[Page-level text extractions]
# # #

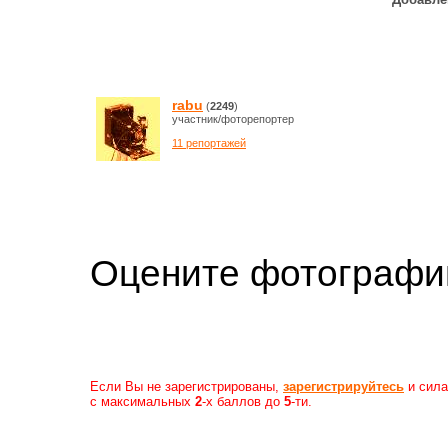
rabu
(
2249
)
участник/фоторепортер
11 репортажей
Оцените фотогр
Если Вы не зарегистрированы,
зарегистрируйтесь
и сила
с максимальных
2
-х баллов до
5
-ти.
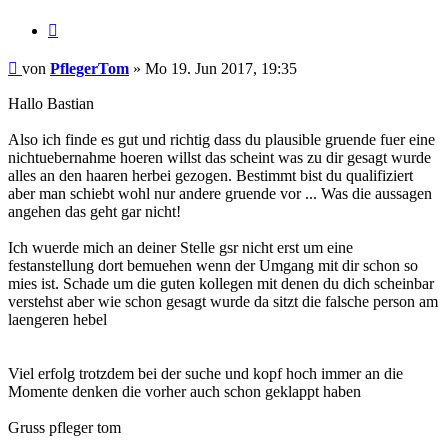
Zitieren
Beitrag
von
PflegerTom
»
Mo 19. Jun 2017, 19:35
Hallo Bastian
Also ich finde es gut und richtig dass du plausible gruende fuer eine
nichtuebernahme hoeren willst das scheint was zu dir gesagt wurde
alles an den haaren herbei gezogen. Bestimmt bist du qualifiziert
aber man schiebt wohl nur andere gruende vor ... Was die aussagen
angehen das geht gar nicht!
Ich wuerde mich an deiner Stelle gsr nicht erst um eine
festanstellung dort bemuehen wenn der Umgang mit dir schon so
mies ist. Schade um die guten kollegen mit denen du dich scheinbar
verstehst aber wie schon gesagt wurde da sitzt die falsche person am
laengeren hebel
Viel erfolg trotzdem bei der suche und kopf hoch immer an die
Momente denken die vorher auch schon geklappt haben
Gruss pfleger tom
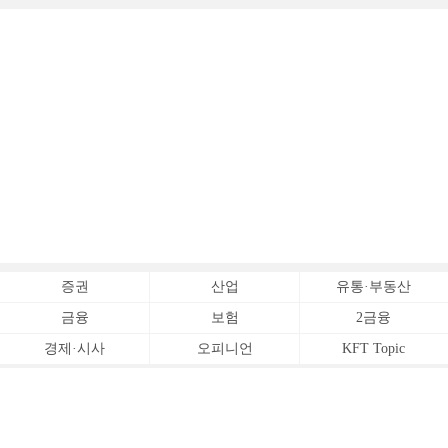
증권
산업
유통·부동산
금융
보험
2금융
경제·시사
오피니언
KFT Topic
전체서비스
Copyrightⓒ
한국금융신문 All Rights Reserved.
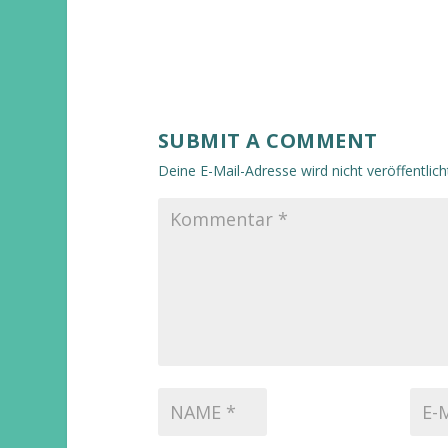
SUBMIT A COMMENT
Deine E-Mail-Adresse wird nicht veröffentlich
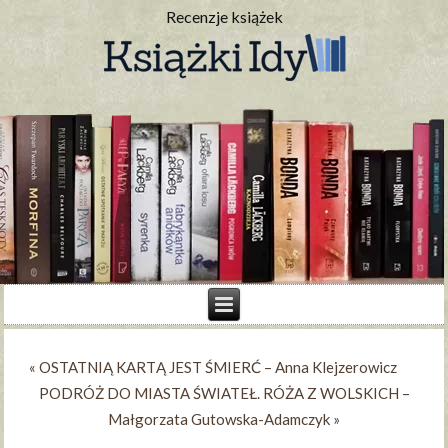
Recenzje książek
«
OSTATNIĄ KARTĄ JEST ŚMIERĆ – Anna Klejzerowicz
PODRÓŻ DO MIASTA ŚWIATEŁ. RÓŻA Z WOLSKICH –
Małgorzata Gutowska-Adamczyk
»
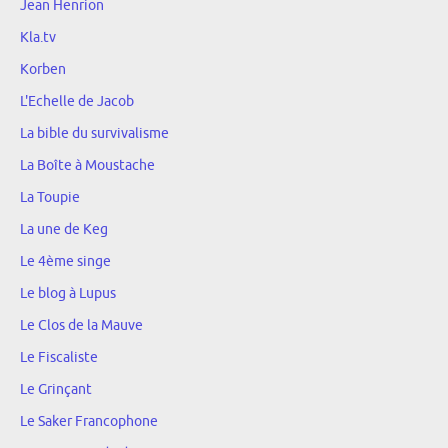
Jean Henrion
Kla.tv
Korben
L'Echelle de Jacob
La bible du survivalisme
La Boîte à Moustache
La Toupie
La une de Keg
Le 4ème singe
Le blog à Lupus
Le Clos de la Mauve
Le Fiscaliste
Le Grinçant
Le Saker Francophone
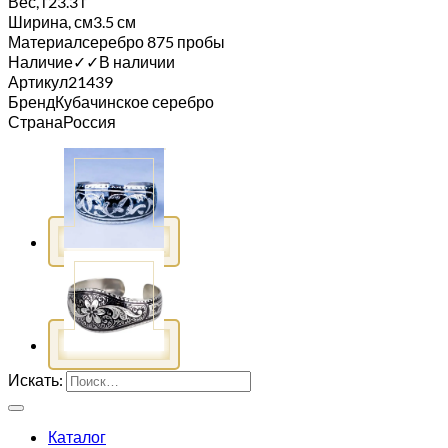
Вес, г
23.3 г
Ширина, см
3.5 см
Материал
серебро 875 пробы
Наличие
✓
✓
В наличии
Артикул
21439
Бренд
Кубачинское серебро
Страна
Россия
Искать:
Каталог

# # #

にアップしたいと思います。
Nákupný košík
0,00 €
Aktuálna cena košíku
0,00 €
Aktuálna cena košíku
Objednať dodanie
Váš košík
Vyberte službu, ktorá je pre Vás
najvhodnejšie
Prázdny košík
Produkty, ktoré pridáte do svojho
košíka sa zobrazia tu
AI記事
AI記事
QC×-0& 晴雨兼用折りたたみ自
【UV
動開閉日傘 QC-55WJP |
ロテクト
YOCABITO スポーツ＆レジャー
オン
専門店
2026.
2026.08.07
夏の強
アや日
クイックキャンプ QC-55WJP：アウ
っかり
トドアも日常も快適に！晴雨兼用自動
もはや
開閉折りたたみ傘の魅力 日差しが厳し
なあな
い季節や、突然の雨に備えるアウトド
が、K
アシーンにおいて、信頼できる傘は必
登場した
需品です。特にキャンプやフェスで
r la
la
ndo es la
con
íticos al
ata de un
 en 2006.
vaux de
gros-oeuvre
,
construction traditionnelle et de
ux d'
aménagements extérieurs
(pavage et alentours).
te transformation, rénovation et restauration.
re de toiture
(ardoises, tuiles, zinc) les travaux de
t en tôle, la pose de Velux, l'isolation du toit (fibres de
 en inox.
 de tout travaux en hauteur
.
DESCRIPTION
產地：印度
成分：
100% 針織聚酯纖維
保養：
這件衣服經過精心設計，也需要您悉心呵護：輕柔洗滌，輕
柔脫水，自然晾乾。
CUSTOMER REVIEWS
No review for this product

# # #

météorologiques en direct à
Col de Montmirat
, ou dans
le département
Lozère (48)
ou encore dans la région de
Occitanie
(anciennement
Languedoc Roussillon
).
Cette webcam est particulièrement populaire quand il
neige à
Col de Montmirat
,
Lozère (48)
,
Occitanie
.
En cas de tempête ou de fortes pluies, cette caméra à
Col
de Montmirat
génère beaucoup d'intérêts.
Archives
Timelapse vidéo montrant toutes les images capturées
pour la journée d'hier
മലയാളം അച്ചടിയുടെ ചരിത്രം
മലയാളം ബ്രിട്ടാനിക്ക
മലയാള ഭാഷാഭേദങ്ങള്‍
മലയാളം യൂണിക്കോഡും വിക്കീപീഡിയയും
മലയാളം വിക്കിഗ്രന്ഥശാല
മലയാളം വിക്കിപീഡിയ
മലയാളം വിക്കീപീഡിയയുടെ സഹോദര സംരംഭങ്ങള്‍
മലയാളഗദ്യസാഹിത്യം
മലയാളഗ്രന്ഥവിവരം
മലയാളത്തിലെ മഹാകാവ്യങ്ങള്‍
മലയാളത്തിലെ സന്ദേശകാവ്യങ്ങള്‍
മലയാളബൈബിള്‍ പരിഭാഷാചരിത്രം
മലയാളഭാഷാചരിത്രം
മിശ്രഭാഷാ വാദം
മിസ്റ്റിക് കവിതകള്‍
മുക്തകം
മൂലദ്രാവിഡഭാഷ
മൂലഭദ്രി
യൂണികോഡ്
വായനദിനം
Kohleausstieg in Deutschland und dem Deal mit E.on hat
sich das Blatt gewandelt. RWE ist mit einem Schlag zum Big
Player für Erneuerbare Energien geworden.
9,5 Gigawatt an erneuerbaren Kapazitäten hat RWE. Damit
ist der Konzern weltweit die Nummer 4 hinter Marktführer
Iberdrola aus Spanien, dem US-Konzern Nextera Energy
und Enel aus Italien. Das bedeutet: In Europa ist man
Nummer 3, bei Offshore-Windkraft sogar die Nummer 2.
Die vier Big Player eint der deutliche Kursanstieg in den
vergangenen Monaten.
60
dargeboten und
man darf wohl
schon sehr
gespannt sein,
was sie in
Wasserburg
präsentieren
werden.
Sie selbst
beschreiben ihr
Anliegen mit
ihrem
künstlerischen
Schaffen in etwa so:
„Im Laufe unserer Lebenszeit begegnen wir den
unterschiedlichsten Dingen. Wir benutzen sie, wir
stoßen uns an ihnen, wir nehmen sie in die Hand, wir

# # #

▸ Request
Return exactly, and only, the lines above starting at the line that contains "künstlerischen" and ending at the line that contains "stoßen uns an".

▸ Output of the task
künstlerischen
Schaffen in etwa so:
„Im Laufe unserer Lebenszeit begegnen wir den
unterschiedlichsten Dingen. Wir benutzen sie, wir
stoßen uns an ihnen, wir nehmen sie in die Hand, wir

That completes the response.